Other approaches would be:
The scenario above could also happen with default file system items, files inside a directory could be committed and their parent folder not, depending on threading schedule.
So, all items must have a trackID and parentTrackID to allow checking the parent-child relationships, maybe parentId (int) could be completely replaced by parentTrackId in all places in the future, maybe this would make ID updating not needed anymore.
I like this approach, it will simply the process a lot. The only draw back is the length of the trackID.
There is also the multivalued parentIds property (different from parentId) with all item parents, used to allow fast filtering on file tree. I don't like it very much, because it is redundant and duplicates information. I didn't tested yet the file tree performance with a recursive solution using just the parentId field, maybe keeping it on memory would not have a large performance impact...
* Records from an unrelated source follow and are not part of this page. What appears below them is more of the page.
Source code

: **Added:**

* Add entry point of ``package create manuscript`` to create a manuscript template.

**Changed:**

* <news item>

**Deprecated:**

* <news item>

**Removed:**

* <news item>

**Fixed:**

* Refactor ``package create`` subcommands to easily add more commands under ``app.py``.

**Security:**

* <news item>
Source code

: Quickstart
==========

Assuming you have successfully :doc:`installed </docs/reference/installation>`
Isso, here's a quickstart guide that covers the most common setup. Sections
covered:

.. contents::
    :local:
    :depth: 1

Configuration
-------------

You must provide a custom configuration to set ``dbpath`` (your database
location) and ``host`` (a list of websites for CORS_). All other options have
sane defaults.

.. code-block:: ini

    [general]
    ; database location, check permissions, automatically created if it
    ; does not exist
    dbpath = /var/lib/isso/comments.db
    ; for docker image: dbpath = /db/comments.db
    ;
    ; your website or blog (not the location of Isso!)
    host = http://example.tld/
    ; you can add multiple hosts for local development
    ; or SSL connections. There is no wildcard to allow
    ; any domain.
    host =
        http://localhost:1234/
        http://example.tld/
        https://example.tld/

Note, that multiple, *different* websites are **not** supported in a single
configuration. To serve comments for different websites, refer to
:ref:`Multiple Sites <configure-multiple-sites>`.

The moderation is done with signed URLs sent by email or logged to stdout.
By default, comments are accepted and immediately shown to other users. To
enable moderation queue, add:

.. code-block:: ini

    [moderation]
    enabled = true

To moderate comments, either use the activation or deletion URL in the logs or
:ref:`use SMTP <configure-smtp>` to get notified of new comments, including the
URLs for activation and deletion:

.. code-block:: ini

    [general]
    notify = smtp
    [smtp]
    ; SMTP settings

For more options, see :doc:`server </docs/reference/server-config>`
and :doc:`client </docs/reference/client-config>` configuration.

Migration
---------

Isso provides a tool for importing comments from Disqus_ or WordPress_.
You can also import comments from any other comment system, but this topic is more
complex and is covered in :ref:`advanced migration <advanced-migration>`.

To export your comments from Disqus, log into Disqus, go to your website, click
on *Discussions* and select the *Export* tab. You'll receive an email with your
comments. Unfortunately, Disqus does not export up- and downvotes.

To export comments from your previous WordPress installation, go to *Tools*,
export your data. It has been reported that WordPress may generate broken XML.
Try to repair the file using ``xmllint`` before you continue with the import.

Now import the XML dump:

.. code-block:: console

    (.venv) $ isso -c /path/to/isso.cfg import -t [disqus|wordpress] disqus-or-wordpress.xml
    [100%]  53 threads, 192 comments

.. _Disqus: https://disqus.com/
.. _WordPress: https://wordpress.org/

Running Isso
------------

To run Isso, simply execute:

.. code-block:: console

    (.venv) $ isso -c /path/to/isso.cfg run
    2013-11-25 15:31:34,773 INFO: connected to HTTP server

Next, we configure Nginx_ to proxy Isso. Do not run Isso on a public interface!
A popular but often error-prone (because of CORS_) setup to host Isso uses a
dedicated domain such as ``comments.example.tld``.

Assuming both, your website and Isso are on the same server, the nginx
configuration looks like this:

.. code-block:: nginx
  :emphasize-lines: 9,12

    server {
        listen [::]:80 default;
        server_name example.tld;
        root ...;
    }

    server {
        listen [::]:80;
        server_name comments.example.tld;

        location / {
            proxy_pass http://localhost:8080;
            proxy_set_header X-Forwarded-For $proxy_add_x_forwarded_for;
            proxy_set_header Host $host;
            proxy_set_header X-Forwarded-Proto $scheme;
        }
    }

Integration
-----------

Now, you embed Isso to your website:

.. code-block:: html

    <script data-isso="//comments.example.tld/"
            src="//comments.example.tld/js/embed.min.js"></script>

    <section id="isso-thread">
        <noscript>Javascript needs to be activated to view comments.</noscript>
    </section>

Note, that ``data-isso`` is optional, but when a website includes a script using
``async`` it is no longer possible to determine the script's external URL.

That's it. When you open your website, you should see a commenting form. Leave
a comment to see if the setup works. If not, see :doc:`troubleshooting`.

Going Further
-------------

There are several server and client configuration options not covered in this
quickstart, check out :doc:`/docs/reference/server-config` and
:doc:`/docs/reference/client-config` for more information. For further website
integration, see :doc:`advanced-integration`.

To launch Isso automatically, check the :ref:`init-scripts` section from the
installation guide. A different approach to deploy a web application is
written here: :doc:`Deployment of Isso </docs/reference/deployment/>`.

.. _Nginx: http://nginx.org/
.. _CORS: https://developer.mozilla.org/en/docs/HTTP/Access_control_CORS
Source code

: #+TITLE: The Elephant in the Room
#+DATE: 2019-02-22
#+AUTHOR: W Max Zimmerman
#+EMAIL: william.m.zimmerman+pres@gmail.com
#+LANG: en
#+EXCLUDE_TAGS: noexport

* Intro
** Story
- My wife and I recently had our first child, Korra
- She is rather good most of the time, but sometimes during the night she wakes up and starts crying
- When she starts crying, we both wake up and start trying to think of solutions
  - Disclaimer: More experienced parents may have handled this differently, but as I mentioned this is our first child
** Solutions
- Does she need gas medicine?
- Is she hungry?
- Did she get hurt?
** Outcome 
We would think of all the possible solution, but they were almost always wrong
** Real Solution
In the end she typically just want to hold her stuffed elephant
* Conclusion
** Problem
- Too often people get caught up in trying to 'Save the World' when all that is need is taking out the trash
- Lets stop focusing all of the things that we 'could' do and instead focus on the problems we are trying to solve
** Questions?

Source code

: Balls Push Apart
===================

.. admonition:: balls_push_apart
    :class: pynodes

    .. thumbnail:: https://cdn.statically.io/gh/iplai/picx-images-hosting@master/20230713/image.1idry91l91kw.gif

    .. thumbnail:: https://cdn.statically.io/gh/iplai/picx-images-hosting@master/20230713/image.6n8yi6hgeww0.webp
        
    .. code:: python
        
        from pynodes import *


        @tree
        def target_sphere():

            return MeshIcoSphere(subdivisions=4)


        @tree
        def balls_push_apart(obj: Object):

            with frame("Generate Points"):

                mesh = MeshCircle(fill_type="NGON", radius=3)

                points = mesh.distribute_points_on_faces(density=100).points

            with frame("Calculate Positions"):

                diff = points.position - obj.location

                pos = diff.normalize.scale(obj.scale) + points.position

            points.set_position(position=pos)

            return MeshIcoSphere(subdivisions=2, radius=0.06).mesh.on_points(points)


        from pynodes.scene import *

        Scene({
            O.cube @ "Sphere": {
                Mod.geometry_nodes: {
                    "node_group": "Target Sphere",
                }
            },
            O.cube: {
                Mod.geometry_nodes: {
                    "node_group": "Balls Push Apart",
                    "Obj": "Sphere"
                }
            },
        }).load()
There is also the multivalued parentIds property (different from parentId) with all item parents, used to allow fast filtering on file tree
I also use it to allow filtering using the file tree in the web interface.
Have you tested an implementation with just parentId, right? Did it have a noticeable performance impact?
Have you tested an implementation with just parentId, right? Did it have a noticeable performance impact?
I couldn't make the searches, because I have to filter items that has in their parentdIds the ids of the selected items.
I couldn't make the searches, because I have to filter items that has in their parentdIds the ids of the selected items.
I see, this would need some recursive search, possibly Elastic doesn't have a support for that, but we could try to implement this inside iped...
This is an ID that doesn't change between different runs used when resuming processing to skip already processed items. It is built hashing different concatenated IDs: path, idInDataSource (eg. sleuthID, ad1ID, ufdrID), subitemId, parentContainerPersistentID.
Current name isn't intuitive. Although it is not unique across different cases (it is not an UUID), changing it to globalID seems more user friendly. Any other suggestion?